## Exercise objective
Reproduce all entries word for word.

═══ Data excerpts

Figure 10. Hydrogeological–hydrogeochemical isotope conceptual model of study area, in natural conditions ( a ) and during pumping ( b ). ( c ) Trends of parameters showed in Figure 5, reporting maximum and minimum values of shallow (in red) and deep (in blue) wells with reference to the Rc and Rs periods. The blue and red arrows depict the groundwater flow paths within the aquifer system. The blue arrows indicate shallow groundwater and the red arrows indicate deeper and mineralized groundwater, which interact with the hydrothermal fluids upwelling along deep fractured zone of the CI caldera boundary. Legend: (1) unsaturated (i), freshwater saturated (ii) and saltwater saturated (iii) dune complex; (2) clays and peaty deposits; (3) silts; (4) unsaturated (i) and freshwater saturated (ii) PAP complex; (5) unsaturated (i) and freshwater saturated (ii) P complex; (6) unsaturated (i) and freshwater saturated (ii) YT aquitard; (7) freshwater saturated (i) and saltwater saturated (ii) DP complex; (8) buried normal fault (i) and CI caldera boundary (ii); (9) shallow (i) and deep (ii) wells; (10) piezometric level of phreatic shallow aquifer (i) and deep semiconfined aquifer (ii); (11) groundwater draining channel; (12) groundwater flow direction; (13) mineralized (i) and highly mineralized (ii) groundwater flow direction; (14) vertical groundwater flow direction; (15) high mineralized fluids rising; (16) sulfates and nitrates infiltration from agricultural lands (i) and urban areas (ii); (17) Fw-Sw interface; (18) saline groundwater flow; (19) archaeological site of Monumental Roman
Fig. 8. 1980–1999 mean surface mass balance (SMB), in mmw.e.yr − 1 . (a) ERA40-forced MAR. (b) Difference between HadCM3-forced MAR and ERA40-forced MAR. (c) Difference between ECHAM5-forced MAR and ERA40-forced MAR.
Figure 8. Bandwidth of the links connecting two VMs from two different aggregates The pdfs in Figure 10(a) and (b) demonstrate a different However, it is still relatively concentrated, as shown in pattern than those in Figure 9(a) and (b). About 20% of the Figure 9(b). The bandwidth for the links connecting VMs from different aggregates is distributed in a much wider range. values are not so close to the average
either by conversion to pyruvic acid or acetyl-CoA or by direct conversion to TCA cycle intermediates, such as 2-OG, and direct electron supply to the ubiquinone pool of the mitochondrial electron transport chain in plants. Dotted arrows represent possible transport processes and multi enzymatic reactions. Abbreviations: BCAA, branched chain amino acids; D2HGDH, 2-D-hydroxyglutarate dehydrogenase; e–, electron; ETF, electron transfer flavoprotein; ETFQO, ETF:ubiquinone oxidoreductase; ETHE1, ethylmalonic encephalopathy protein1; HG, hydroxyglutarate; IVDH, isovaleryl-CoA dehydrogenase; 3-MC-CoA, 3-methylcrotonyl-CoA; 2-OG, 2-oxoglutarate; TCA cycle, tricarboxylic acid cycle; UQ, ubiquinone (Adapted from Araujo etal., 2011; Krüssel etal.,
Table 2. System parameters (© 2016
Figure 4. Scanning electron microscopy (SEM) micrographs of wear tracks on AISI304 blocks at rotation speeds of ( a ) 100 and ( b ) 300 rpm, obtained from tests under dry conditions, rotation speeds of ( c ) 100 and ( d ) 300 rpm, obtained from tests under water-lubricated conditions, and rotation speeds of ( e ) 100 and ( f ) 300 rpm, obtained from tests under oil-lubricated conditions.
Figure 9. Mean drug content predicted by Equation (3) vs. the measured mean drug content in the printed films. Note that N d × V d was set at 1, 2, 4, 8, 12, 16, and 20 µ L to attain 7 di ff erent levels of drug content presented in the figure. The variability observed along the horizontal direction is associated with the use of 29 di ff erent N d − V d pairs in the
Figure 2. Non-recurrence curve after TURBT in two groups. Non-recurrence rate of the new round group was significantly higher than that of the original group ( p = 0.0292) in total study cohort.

══════

## Answer box
Figure 10. Hydrogeological–hydrogeochemical isotope conceptual model of study area, in natural conditions ( a ) and during pumping ( b ). ( c ) Trends of parameters showed in Figure 5, reporting maximum and minimum values of shallow (in red) and deep (in blue) wells with reference to the Rc and Rs periods. The blue and red arrows depict the groundwater flow paths within the aquifer system. The blue arrows indicate shallow groundwater and the red arrows indicate deeper and mineralized groundwater, which interact with the hydrothermal fluids upwelling along deep fractured zone of the CI caldera boundary. Legend: (1) unsaturated (i), freshwater saturated (ii) and saltwater saturated (iii) dune complex; (2) clays and peaty deposits; (3) silts; (4) unsaturated (i) and freshwater saturated (ii) PAP complex; (5) unsaturated (i) and freshwater saturated (ii) P complex; (6) unsaturated (i) and freshwater saturated (ii) YT aquitard; (7) freshwater saturated (i) and saltwater saturated (ii) DP complex; (8) buried normal fault (i) and CI caldera boundary (ii); (9) shallow (i) and deep (ii) wells; (10) piezometric level of phreatic shallow aquifer (i) and deep semiconfined aquifer (ii); (11) groundwater draining channel; (12) groundwater flow direction; (13) mineralized (i) and highly mineralized (ii) groundwater flow direction; (14) vertical groundwater flow direction; (15) high mineralized fluids rising; (16) sulfates and nitrates infiltration from agricultural lands (i) and urban areas (ii); (17) Fw-Sw interface; (18) saline groundwater flow; (19) archaeological site of Monumental Roman
Fig. 8. 1980–1999 mean surface mass balance (SMB), in mmw.e.yr − 1 . (a) ERA40-forced MAR. (b) Difference between HadCM3-forced MAR and ERA40-forced MAR. (c) Difference between ECHAM5-forced MAR and ERA40-forced MAR.
Figure 8. Bandwidth of the links connecting two VMs from two different aggregates The pdfs in Figure 10(a) and (b) demonstrate a different However, it is still relatively concentrated, as shown in pattern than those in Figure 9(a) and (b). About 20% of the Figure 9(b). The bandwidth for the links connecting VMs from different aggregates is distributed in a much wider range. values are not so close to the average
either by conversion to pyruvic acid or acetyl-CoA or by direct conversion to TCA cycle intermediates, such as 2-OG, and direct electron supply to the ubiquinone pool of the mitochondrial electron transport chain in plants. Dotted arrows represent possible transport processes and multi enzymatic reactions. Abbreviations: BCAA, branched chain amino acids; D2HGDH, 2-D-hydroxyglutarate dehydrogenase; e–, electron; ETF, electron transfer flavoprotein; ETFQO, ETF:ubiquinone oxidoreductase; ETHE1, ethylmalonic encephalopathy protein1; HG, hydroxyglutarate; IVDH, isovaleryl-CoA dehydrogenase; 3-MC-CoA, 3-methylcrotonyl-CoA; 2-OG, 2-oxoglutarate; TCA cycle, tricarboxylic acid cycle; UQ, ubiquinone (Adapted from Araujo etal., 2011; Krüssel etal.,
Table 2. System parameters (© 2016
Figure 4. Scanning electron microscopy (SEM) micrographs of wear tracks on AISI304 blocks at rotation speeds of ( a ) 100 and ( b ) 300 rpm, obtained from tests under dry conditions, rotation speeds of ( c ) 100 and ( d ) 300 rpm, obtained from tests under water-lubricated conditions, and rotation speeds of ( e ) 100 and ( f ) 300 rpm, obtained from tests under oil-lubricated conditions.
Figure 9. Mean drug content predicted by Equation (3) vs. the measured mean drug content in the printed films. Note that N d × V d was set at 1, 2, 4, 8, 12, 16, and 20 µ L to attain 7 di ff erent levels of drug content presented in the figure. The variability observed along the horizontal direction is associated with the use of 29 di ff erent N d − V d pairs in the
Figure 2. Non-recurrence curve after TURBT in two groups. Non-recurrence rate of the new round group was significantly higher than that of the original group ( p = 0.0292) in total study cohort.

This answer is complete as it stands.